FL’iction – si proche du mensonge – a toujours été une entreprise suspecte, notamment pour ceux qui l’entreprennent : des récits-cadres élaborés du XVIIIe siècle (tous ces textes trouvés et romans épistolaires) aux expéditions de recherche des réalistes victoriens au virage autobiographique du présent, les auteurs ont longtemps trouvé des moyens d’éviter d’avoir l’air d’inventer des choses, ou ce que Rachel Cusk appelait autrefois l’entreprise « fausse et embarrassante » consistant à « inventer John et Jane et à les faire faire des choses ensemble ».
L’écrivaine américaine Kathryn Scanlan a des solutions de contournement particulièrement astucieuses dans sa manche. Un de ses précédents livres, 9 août – Brouillard (2019), comprenait des phrases détournées du journal d’un étranger. Son nouveau livre, Coup de pied au loquetest une sorte de mémoire fantôme tirée de conversations avec Sonia, une dresseuse de chevaux du Midwest, prenant la forme de quelques dizaines de réflexions et de vignettes allant de trois pages à seulement 15 mots, alors qu’elle revient sur sa vie et travailler de l’enfance jusqu’à l’âge mûr.
Il s’ouvre sur une réminiscence de huit vers où l’on apprend que Sonia est née en 1962 avec une hanche disloquée, un revers surmonté au cours du paragraphe (« J’ai fini par marcher »), faisant tranquillement résonner la tonique d’un livre dans lequel le traumatisme ne doit jamais devenir définitif. Se débrouillant seule dans un quartier pauvre alors que ses parents largement absents de la scène lui font un loyer, elle veut être jockey dès son plus jeune âge, apprenant à monter le week-end sur un cheval loué à l’heure : « Une fois, le jour de mon anniversaire, j’ai loué lui pendant cinq heures d’affilée.
À l’adolescence, elle passe ses étés à travailler dans des écuries en échange d’un logement, à apprendre « l’alimentation et le conditionnement, l’entraînement par intervalles, l’élevage sélectif, l’élevage en ligne et le soin des sabots, l’anatomie ». Le lecteur apprend aussi : par exemple, comment les poumons d’un cheval de course sont susceptibles de se remplir de sang sur la piste, et comment empêcher que cela se produise sans tomber sous le coup d’un contrôle antidopage. Ou avec quelle facilité les sabots se brisent : « Au galop, un cheval passe beaucoup de temps suspendu dans les airs… Quand un pied atterrit, il y a mille livres de pression maintenues par cette jambe fine, ce petit sabot de la taille d’un cendrier à main. .”
Sonia, une fille dans un monde d’hommes, nous dit qu’elle est « surnommée la gamine Coca-Cola, parce que tout le monde voulait m’offrir un verre, me saouler, mais je demandais plutôt un soda ». Elle a 17 ans lorsqu’un jockey fait irruption dans sa caravane et la viole sous la menace d’une arme ; elle ne dit rien parce qu’elle ne veut pas risquer de perdre la carrière qu’elle veut. « Le gars s’est dégrisé, je le connaissais, je le voyais tous les jours, je savais exactement qui c’était, c’était mauvais, mais de toute façon, j’ai survécu. Je me suis coupé les cheveux très courts après ça.
C’est loin d’être le dernier accès de violence du livre, mais de toutes sortes de façons Coup de pied au loquet refuse de suivre les chemins auxquels on pourrait s’attendre. Les noms flottent à travers le texte sans glose, ajoutant à un sentiment grisant qu’il s’agit de vraies personnes, pas de personnages.

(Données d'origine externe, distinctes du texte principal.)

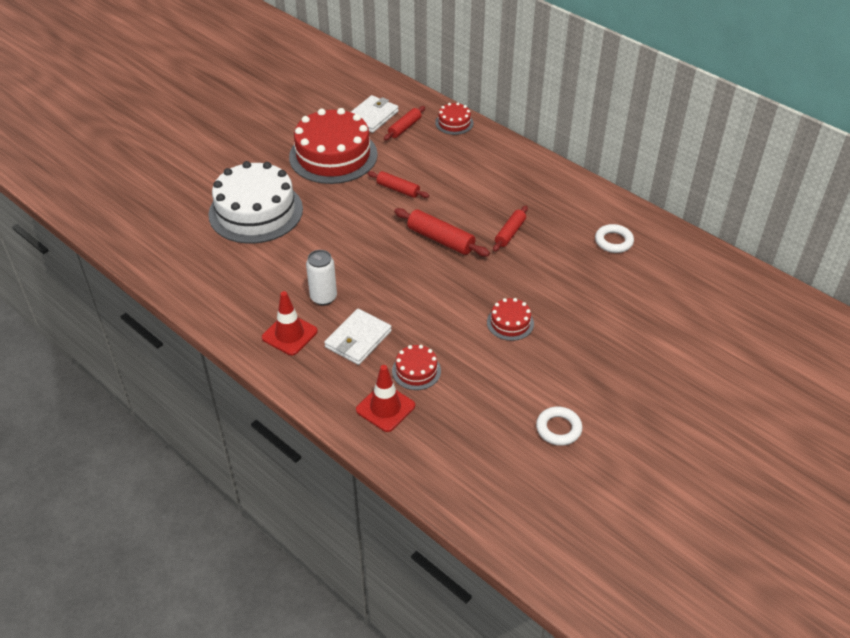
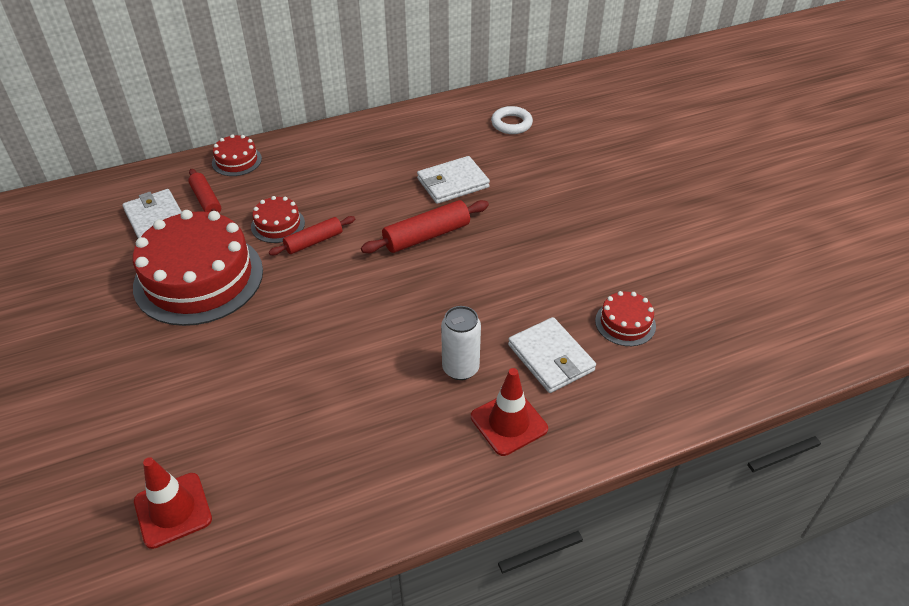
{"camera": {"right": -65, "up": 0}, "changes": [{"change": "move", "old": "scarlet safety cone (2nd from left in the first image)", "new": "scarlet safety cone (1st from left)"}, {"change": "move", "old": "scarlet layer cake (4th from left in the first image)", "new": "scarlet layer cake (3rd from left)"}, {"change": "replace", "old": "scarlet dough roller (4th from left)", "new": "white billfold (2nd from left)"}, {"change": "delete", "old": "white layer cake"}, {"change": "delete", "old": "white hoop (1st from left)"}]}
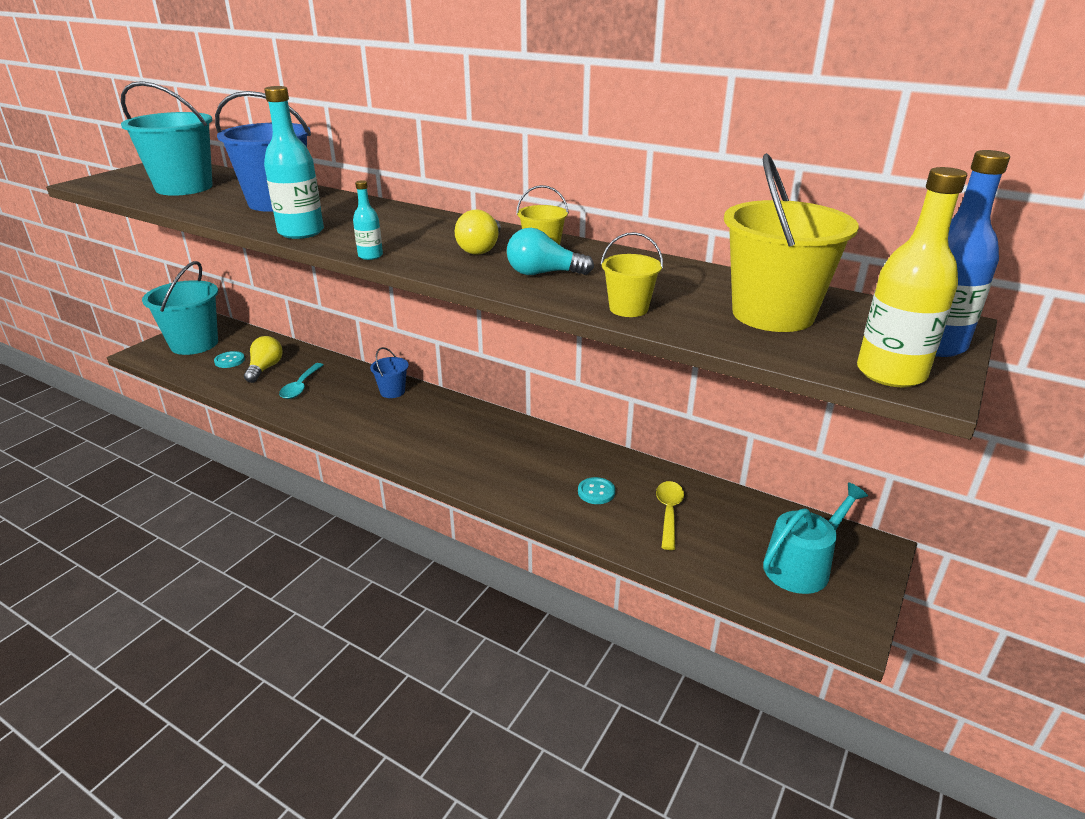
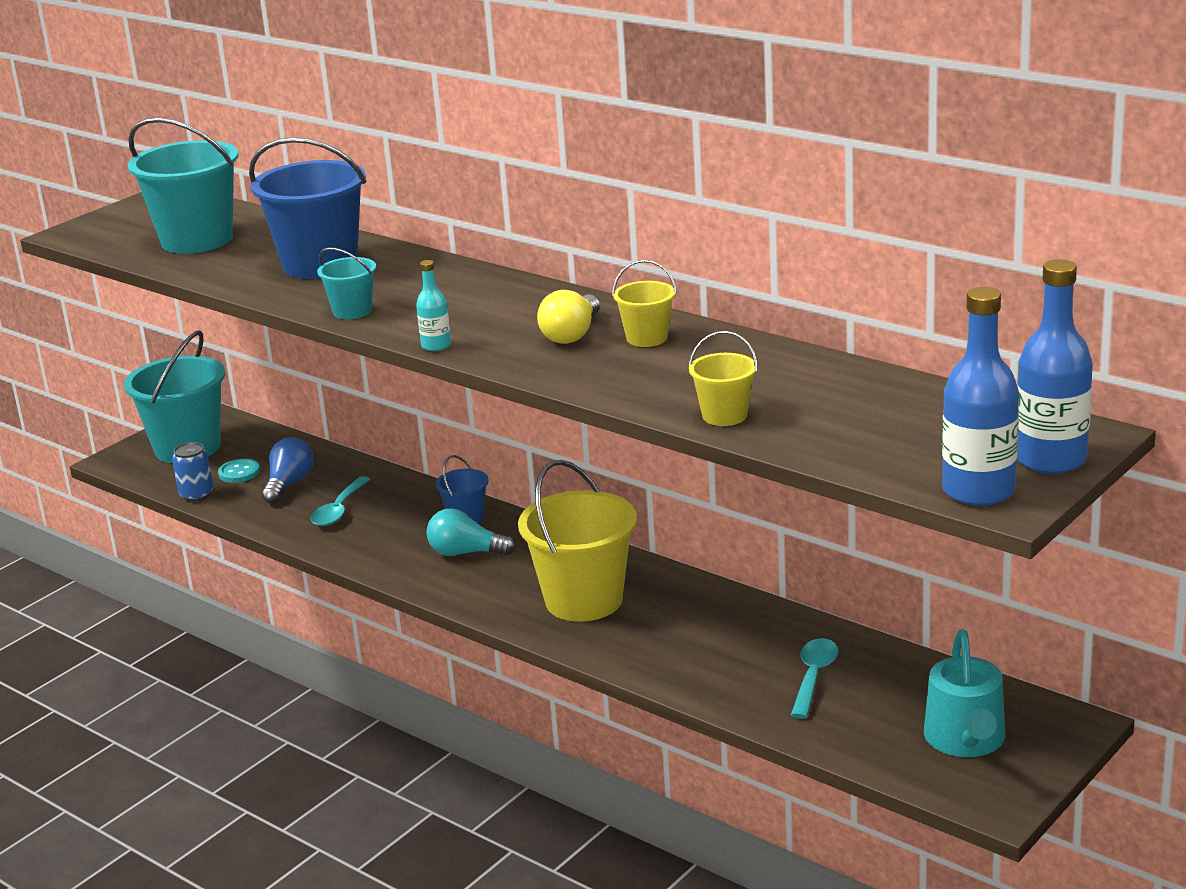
{"camera": {"right": 10, "up": -5}, "changes": [{"change": "insert", "new": "blue can"}, {"change": "recolor", "old": "bright yellow lightbulb (1st from left)", "new": "blue lightbulb"}, {"change": "replace", "old": "teal drink bottle (1st from left)", "new": "teal bucket (3rd from left)"}, {"change": "move", "old": "teal lightbulb"}, {"change": "move", "old": "bright yellow bucket (3rd from left in the first image)", "new": "bright yellow bucket (1st from left)"}, {"change": "recolor", "old": "bright yellow spoon", "new": "teal spoon (2nd from left)"}, {"change": "rotate", "old": "teal watering can", "degrees": 120}, {"change": "recolor", "old": "bright yellow drink bottle", "new": "blue drink bottle (1st from left)"}, {"change": "delete", "old": "teal shirt button (2nd from left)"}]}
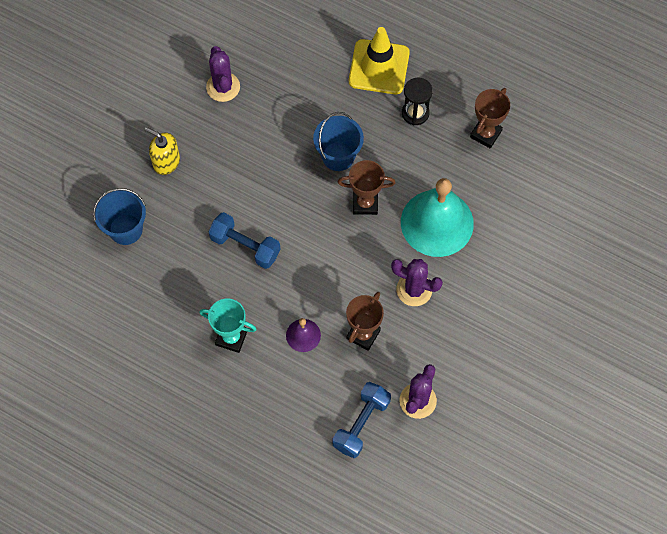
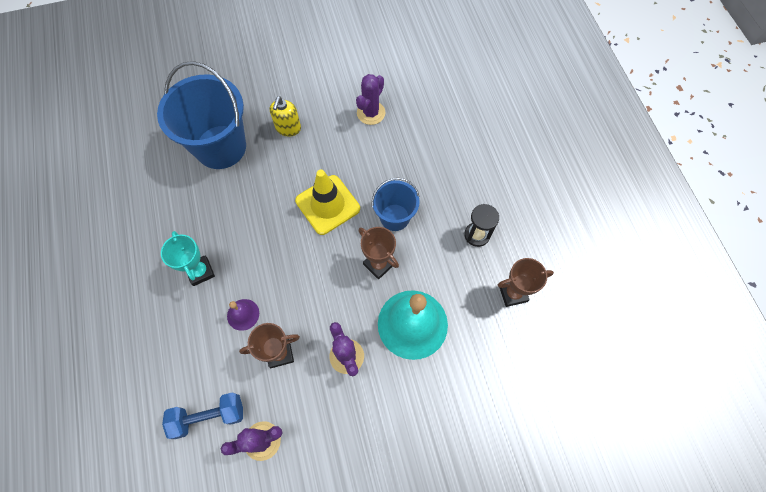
{"camera": {"right": 45, "up": 0}, "changes": [{"change": "resize", "old": "blue bucket (1st from left)", "factor": 1.81}, {"change": "rotate", "old": "bright yellow soap dispenser", "degrees": -150}, {"change": "move", "old": "bright yellow safety cone"}, {"change": "delete", "old": "blue hand weight (1st from left)"}]}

Bien qu’il y ait beaucoup de tendresse alors que le livre suit les hauts et les bas de la carrière ultérieure de Sonia, y compris un tournant tardif à gauche dans le travail en prison, la dureté globale de la narration – nerveuse, terre à terre, ni désinvolte ni larmoyante – échoue rarement à secouer le lecteur. Lorsqu’un accident laisse une jeune mariée paralysée, elle déclare : « Le mari l’a larguée, bien sûr. Il l’a larguée tout de suite.
Scanlan a été saluée aux États-Unis par l’écrivain expérimental Lydia Davis et ses techniques ressemblent aux propres stratégies de Davis pour éviter l’invention en utilisant du texte trouvé. Mais dans son impact émotionnel, son minimalisme astucieusement naïf rappelle surtout Lucia Berlin, une autre grande écrivaine des femmes et du travail. Vous pourriez objecter que le manque d’artifice entraîne une perte de forme narrative – mais si nous en voulons plus, nous nous demandons également ce que nous pourrions vouloir de plus d’un livre si plein de vie.